*TASK OBJECTIVE*:
Output every entry below word for word, without its pictures.

Edit difference data
▬▬▬

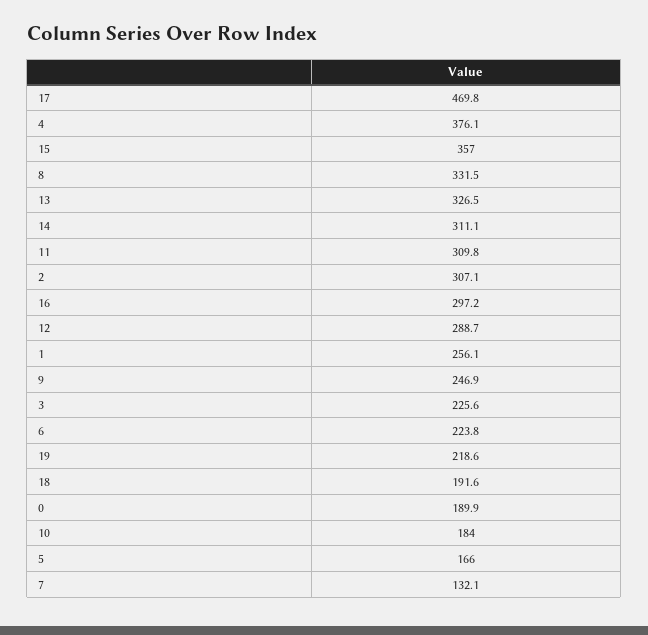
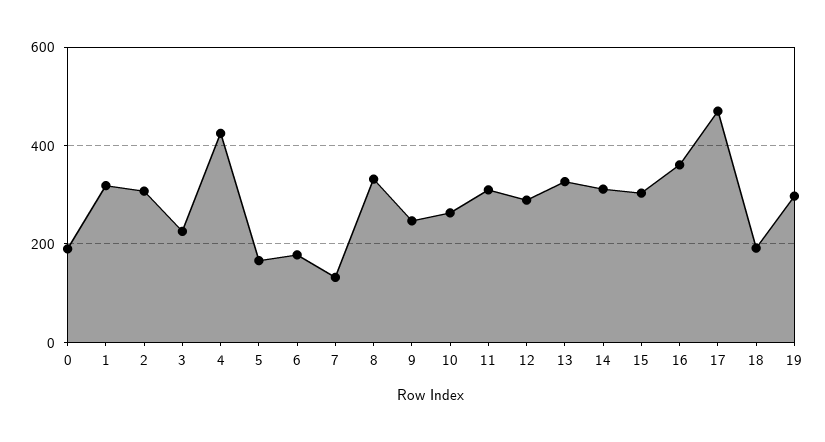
  {
    "17": 469.8,
-   "4": 376.1,
+   "4": 420,
-   "15": 357,
+   "15": 300,
    "8": 331.5,
    "13": 326.5,
    "14": 311.1,
    "11": 309.8,
    "2": 307.1,
-   "16": 297.2,
+   "16": 360,
    "12": 288.7,
-   "1": 256.1,
+   "1": 320,
    "9": 246.9,
    "3": 225.6,
-   "6": 223.8,
+   "6": 180,
-   "19": 218.6,
+   "19": 300,
    "18": 191.6,
    "0": 189.9,
-   "10": 184,
+   "10": 260,
    "5": 166,
    "7": 132.1
  }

▬▬▬

*EXERCISE ANSWER*:
  {
    "17": 469.8,
-   "4": 376.1,
+   "4": 420,
-   "15": 357,
+   "15": 300,
    "8": 331.5,
    "13": 326.5,
    "14": 311.1,
    "11": 309.8,
    "2": 307.1,
-   "16": 297.2,
+   "16": 360,
    "12": 288.7,
-   "1": 256.1,
+   "1": 320,
    "9": 246.9,
    "3": 225.6,
-   "6": 223.8,
+   "6": 180,
-   "19": 218.6,
+   "19": 300,
    "18": 191.6,
    "0": 189.9,
-   "10": 184,
+   "10": 260,
    "5": 166,
    "7": 132.1
  }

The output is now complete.